I have 1 or 2 more questions, but if anybody in the audience has anything they'd like to ask, happy to open it up. If not, I can acquire one more at you.

Martin Kelly

executive
#40

Fire away.

Benjamin Budish

analyst
#41

All right. Maybe just one more kind of wrapping it up in terms of like your longer-term targets. I mean it sounds like a lot of confidence in the pipeline and the sort of resumption of kind of normalized credit spreads. But maybe just talk a little bit about your scenario planning in your longer-term targets. How does a more potentially challenging macro backdrop like the one we may be entering impact sort of like the range of outcomes?

Martin Kelly

executive
#42

Yes. So the guidance hasn't changed. We were very clear about 20% FRE growth and 10% SRE growth over time.

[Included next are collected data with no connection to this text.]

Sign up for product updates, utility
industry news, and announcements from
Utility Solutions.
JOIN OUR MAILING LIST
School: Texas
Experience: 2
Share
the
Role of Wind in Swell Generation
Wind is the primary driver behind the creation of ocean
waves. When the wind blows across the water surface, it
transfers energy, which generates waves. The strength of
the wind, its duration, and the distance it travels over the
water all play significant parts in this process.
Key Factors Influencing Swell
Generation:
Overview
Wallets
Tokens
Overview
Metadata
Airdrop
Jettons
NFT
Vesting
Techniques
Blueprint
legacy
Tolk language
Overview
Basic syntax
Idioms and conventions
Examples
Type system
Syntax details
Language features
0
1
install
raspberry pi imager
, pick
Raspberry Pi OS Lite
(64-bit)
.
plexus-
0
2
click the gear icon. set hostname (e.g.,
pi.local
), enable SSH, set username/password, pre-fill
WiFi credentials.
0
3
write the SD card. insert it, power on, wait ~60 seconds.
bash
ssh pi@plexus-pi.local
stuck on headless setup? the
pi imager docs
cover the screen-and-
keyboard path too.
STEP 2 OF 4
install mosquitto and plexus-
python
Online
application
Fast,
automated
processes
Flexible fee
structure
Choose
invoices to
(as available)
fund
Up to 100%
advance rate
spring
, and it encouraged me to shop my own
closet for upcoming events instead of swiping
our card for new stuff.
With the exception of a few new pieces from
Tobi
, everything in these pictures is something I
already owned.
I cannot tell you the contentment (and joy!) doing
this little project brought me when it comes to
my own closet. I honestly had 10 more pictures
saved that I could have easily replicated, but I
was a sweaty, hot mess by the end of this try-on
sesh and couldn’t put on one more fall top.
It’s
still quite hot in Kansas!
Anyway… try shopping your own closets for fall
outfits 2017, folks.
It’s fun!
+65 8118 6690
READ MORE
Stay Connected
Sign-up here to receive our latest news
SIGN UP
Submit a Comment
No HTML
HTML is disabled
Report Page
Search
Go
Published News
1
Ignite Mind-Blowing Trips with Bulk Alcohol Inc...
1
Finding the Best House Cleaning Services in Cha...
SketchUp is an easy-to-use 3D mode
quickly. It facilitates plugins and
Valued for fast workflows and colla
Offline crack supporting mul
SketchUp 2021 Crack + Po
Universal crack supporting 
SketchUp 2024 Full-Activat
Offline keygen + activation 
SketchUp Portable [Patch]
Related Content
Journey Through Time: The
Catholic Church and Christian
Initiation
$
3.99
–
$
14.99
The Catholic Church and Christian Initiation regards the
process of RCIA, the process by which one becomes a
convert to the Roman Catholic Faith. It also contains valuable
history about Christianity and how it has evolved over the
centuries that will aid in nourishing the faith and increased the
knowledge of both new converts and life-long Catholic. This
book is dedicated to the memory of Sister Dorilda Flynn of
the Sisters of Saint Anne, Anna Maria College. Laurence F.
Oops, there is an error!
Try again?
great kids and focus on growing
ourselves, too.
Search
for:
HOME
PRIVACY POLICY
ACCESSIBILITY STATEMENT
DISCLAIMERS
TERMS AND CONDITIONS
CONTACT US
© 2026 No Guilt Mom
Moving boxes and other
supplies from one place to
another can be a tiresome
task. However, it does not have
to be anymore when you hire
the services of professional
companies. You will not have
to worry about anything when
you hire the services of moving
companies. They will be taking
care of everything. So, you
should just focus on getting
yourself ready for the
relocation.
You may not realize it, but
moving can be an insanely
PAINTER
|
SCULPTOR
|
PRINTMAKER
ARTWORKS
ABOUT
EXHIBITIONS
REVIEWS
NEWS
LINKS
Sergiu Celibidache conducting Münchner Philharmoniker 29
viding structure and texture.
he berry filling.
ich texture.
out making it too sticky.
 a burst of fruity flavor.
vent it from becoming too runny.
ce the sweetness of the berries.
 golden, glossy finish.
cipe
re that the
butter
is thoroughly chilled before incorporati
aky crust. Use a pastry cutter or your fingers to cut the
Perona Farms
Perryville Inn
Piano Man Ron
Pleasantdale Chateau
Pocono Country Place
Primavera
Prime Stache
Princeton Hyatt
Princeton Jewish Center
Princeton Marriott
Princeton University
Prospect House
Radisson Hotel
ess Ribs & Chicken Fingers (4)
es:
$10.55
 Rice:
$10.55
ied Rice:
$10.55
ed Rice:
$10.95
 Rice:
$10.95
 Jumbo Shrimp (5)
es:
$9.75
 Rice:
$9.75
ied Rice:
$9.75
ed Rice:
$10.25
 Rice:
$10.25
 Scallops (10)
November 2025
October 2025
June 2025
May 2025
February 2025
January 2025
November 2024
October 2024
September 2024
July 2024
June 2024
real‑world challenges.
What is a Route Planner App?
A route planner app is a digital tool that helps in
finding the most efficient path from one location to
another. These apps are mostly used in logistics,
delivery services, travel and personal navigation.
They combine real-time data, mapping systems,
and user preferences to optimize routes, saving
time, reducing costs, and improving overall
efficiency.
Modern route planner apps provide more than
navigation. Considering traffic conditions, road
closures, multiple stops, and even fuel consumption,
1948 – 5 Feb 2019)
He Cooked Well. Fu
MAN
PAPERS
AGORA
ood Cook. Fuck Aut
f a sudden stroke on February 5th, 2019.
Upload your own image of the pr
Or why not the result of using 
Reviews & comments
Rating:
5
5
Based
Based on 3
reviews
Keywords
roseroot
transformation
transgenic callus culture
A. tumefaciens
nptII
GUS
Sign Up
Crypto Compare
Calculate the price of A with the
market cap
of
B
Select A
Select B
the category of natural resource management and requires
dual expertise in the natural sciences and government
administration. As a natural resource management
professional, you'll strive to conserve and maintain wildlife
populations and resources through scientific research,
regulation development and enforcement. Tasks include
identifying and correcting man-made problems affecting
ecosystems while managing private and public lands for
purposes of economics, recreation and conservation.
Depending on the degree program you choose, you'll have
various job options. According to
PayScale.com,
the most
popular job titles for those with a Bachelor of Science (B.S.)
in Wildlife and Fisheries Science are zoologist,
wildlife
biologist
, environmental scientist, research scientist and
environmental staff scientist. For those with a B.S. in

And so that's -- and that was only 6 months ago. And so then you look at that and say, "Okay, the world is the world different enough that it's changed that trajectory." And I come back to what are the 4 primary objectives or sort of tailwinds that we are benefiting from a business. One is -- and none of them are changed by the environment. So one is the industrial renaissance, the need for private capital to finance everything we just spoke about, data, infrastructure, AI, energy, energy transition, defense spending not changed, massive opportunity. So that's one. Two is public-private convergence and the marrying of yieldier, but equivalent risk private assets with public assets in a structure. So unchanged. Three is global wealth. And so the need for individual investors to have access to products that institutions and family offices have had access to for many, many years and done well from that hasn't changed. And then fourth, we haven't really spoken about this, but lifetime income planning, which is more an Athene focus. So is the population aging any differently now than it was 6 months ago? No. Is the population any better prepared for retirement today than 6 months ago? No, no. The most sophisticated retirement planning on the globe gets people to retirement and still does a poor job of getting people through retirement. So how do you get stable value income or guaranteed lifetime income through your retirement age so that you can live comfortably and know what you have to live on and plan your annual spending appropriately. So none of the 4 big TAMs that we think about that are relevant to growing the business that grow both FRE and SRE are any different from where they were 6 months ago. And so we're -- that's why we are highly confident. And so we'll take a slightly different path in some cases, yes, sure. But the opportunity is unchanged.

Benjamin Budish

analyst
#43

Great. Well, with that, we're just about out of time. So we'll leave it there. Martin, thank you so much.

Martin Kelly

executive
#44

Thanks, everyone, for your interest.